Recently I discussed how to approach allowance optional claiming races. Based on some of the feedback that I received, there are many horseplayers that struggle with another type of race almost as much as allowance optional claiming races. Often featuring craftily written conditions, the starter allowance can be equally as confusing to horseplayers. Yet, with a keen eye, one can find horses that meet and exceed the condition.
By definition, a starter allowance race, sometimes also called a starter handicap, is a race for horses that have started for a specific claiming price since a certain date. Some racing secretaries will add additional restrictions such as non-winners of a number of races lifetime or non-winners of a different class of races.
A great example of a horse that outclassed his competition by virtue of how the starter allowance conditions were written was Rapid Redux. This gelding compiled a record 22 wins in a row, primarily against starter allowance company. He had significant back class when entered in a $5,000 claiming race and then raced primarily against other horses that had been entered for $5,000 within the time span allowed by the conditions during his win streak.
So what should we look for?
We need to find the entrants that have a class advantage. Not only should these horses stand out from the rest of the field, but they should have won or had quality starts over the same surface (dirt, turf, all-weather) and distance (route, sprint) as today’s race.
A great example of how to approach a starter allowance race comes courtesy of Race 5 from Penn National on Oct. 26, 2016. This race was run at a mile and seventy yards over the main track. The conditions read “for fillies and mares three years old and upward which have started for a claiming price of $5,000 or less since July 1, 2015.”
We will look at the final field to see which entrants possess a class advantage and, then, to validate the horses with our normal handicapping approach. Two horses scratched out of this race and will not be included in our analysis (4-Tina’s Note and 8-Even Prettier).
Sweets Galore shows quality starts in four of her running lines — three back at Monmouth, the two prior starts at Penn and Parx and at Parx in May.

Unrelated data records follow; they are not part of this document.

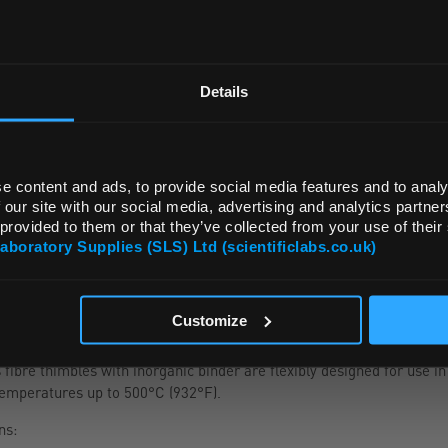
Read more
REGIONAL PREFERENCES
ADD
Default Language
Details
Default Currency (List Price Only)
e content and ads, to provide social media features and to analy
 our site with our social media, advertising and analytics partn
 provided to them or that they’ve collected from your use of their
Laboratory Supplies (SLS) Ltd (scientificlabs.co.uk)
OK
Customize
ibre thimbles with inorganic binder are flexibly designed for use in
temperatures up to 500°C (932°F).
ns: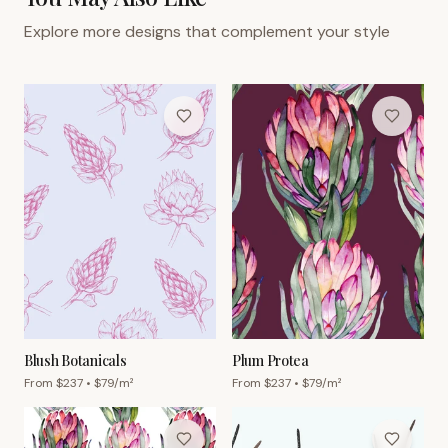
Explore more designs that complement your style
Blush Botanicals
Plum Protea
From $
237
• $
79
/m²
From $
237
• $
79
/m²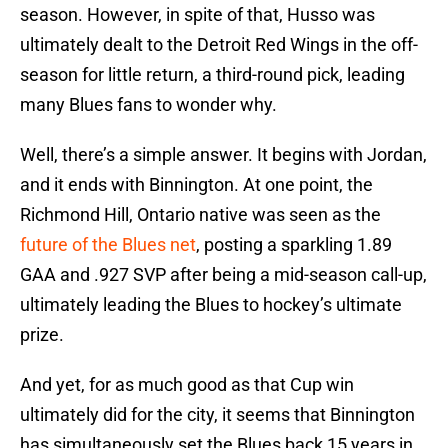
season. However, in spite of that, Husso was
ultimately dealt to the Detroit Red Wings in the off-
season for little return, a third-round pick, leading
many Blues fans to wonder why.
Well, there’s a simple answer. It begins with Jordan,
and it ends with Binnington. At one point, the
Richmond Hill, Ontario native was seen as the
future of the Blues net
, posting a sparkling 1.89
GAA and .927 SVP after being a mid-season call-up,
ultimately leading the Blues to hockey’s ultimate
prize.
And yet, for as much good as that Cup win
ultimately did for the city, it seems that Binnington
has simultaneously set the Blues back 15 years in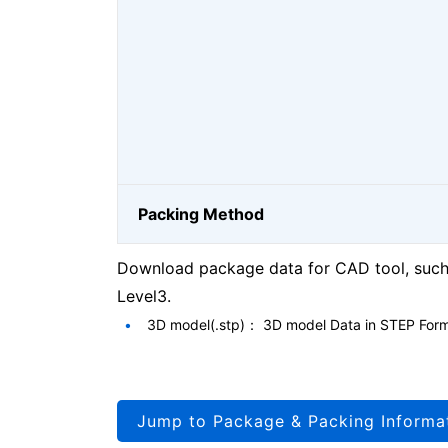
Packing Method
Download package data for CAD tool, such 
Level3.
3D model(.stp)： 3D model Data in STEP For
Jump to Package & Packing Informa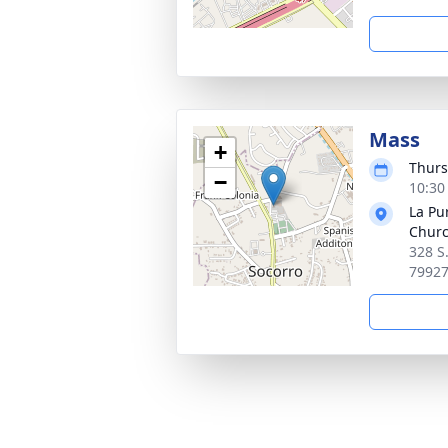
Mass
+
Thurs
−
10:30
La Pu
Chur
328 S
7992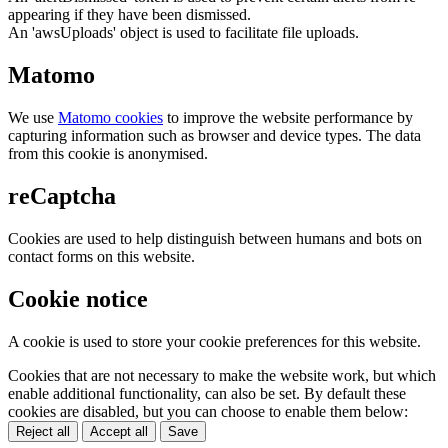
appearing if they have been dismissed.
An 'awsUploads' object is used to facilitate file uploads.
Matomo
We use
Matomo cookies
to improve the website performance by
capturing information such as browser and device types. The data
from this cookie is anonymised.
reCaptcha
Cookies are used to help distinguish between humans and bots on
contact forms on this website.
Cookie notice
A cookie is used to store your cookie preferences for this website.
Cookies that are not necessary to make the website work, but which
enable additional functionality, can also be set. By default these
cookies are disabled, but you can choose to enable them below:
Reject all
Accept all
Save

She is a contender based on class.
Lotsa Noodles shows two quality starts at Monmouth where she won back to back races in conditioned $5,000 claiming events. You can toss her last three efforts — two were over off tracks and her third race back was a troubled trip and likely a higher class than she can handle. Non-Contender.

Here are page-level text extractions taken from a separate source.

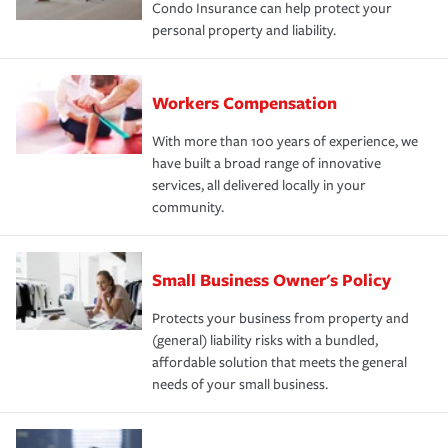
Condo Insurance can help protect your
personal property and liability.
Workers Compensation
With more than 100 years of experience, we
have built a broad range of innovative
services, all delivered locally in your
community.
Small Business Owner's Policy
Protects your business from property and
(general) liability risks with a bundled,
affordable solution that meets the general
needs of your small business.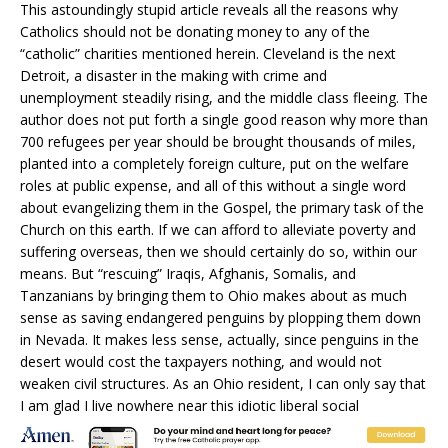
This astoundingly stupid article reveals all the reasons why
Catholics should not be donating money to any of the
“catholic” charities mentioned herein. Cleveland is the next
Detroit, a disaster in the making with crime and
unemployment steadily rising, and the middle class fleeing. The
author does not put forth a single good reason why more than
700 refugees per year should be brought thousands of miles,
planted into a completely foreign culture, put on the welfare
roles at public expense, and all of this without a single word
about evangelizing them in the Gospel, the primary task of the
Church on this earth. If we can afford to alleviate poverty and
suffering overseas, then we should certainly do so, within our
means. But “rescuing” Iraqis, Afghanis, Somalis, and
Tanzanians by bringing them to Ohio makes about as much
sense as saving endangered penguins by plopping them down
in Nevada. It makes less sense, actually, since penguins in the
desert would cost the taxpayers nothing, and would not
weaken civil structures. As an Ohio resident, I can only say that
I am glad I live nowhere near this idiotic liberal social
engineering project, masquerading as Christian charity. God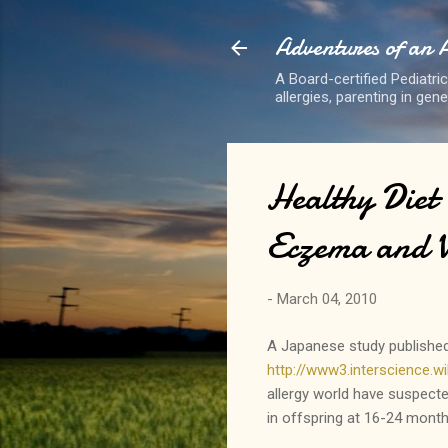
Adventures of an 
A Board-certified Pediatri
allergies, parenting in gen
Healthy Diet
Eczema and 
-
March 04, 2010
A Japanese study published 
http://www3.interscience
allergy world have suspecte
in offspring at 16-24 month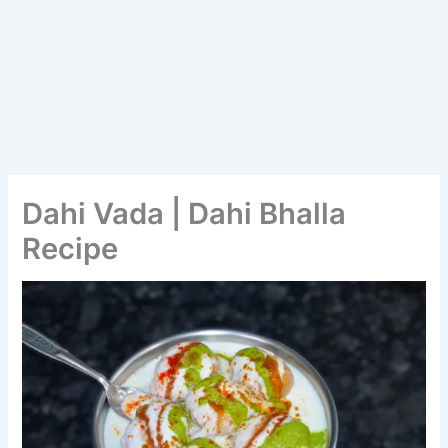
Dahi Vada | Dahi Bhalla
Recipe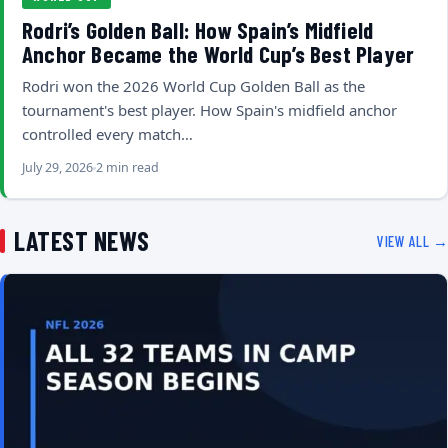
Rodri’s Golden Ball: How Spain’s Midfield
Anchor Became the World Cup’s Best Player
Rodri won the 2026 World Cup Golden Ball as the
tournament's best player. How Spain's midfield anchor
controlled every match…
July 29, 2026
2 min read
LATEST NEWS
VIEW ALL →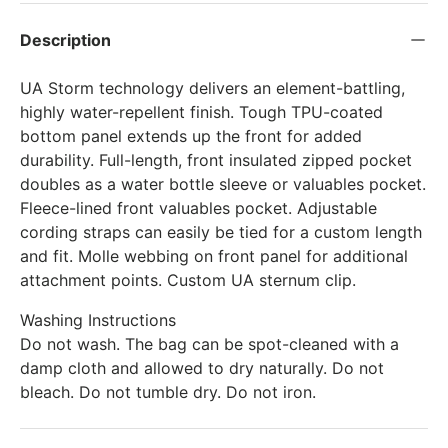
Description
UA Storm technology delivers an element-battling,
highly water-repellent finish. Tough TPU-coated
bottom panel extends up the front for added
durability. Full-length, front insulated zipped pocket
doubles as a water bottle sleeve or valuables pocket.
Fleece-lined front valuables pocket. Adjustable
cording straps can easily be tied for a custom length
and fit. Molle webbing on front panel for additional
attachment points. Custom UA sternum clip.
Washing Instructions
Do not wash. The bag can be spot-cleaned with a
damp cloth and allowed to dry naturally. Do not
bleach. Do not tumble dry. Do not iron.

Tattersail does not have a quality start in her running lines. Despite a wire to wire effort last out, she coasted to victory with a six-length advantage by the second call. While she does show some back class, those races were all sprints. She exhibits signs of being a one dimensional front runner. Non-Contender.
Decadent Doll shows a quality start in her last effort despite the off track against $15,000 conditioned claimers. Her race two back is another quality start against $8,000 conditioned claimers. Five races back she logged another quality start against allowance optional claimers in a non-winners of two lifetime affair. She is a habitual quitter which negates her positive class figures. Non-Contender.
Perplexity is an interesting case. Since Charles Town has two-turn races at both six and a half furlongs and seven furlongs, I analyze those races like routes. Her 1-1/8 mile effort last out was a three-turn route in a handicap. She sports seven quality or near-quality races in her last ten running lines. She has won three races against $5,000 claiming horses and the $30,000 handicap. Her ability to rate off of the pace is a bonus. Contender based on class and pace.
Kingdom’s Crown had a quality start last out against a field of open $6,250 claimers. The balance of her running lines are excusable races on the turf and non-quality starts. She is a one dimensional front runner which hurts her chances here. Non-Contender.
Summarizing the field in the chart above shows the top two contenders here are #1 Sweets Galore and #6 Perplexity based on pace. Perplexity has an advantage based on class.
As expected, Tattersail set the early pace and was unable to hold the lead with the early pressure of the habitual quitter Decadent Doll. Class prevailed as Perplexity was able get a stalking trip and made a big late run. Sweets Galore made a late run to catch third but couldn’t pass the tiring Tattersail.
Starter allowances can have conditions that are as craftily written as some conditioned claiming races. It pays to read these conditions and recognize when a horse has a sizable class advantage. Unlike many claiming races, the advantage may not seem as apparent at first glance. It pays to compare the field based on the quality starts they have shown in their running lines.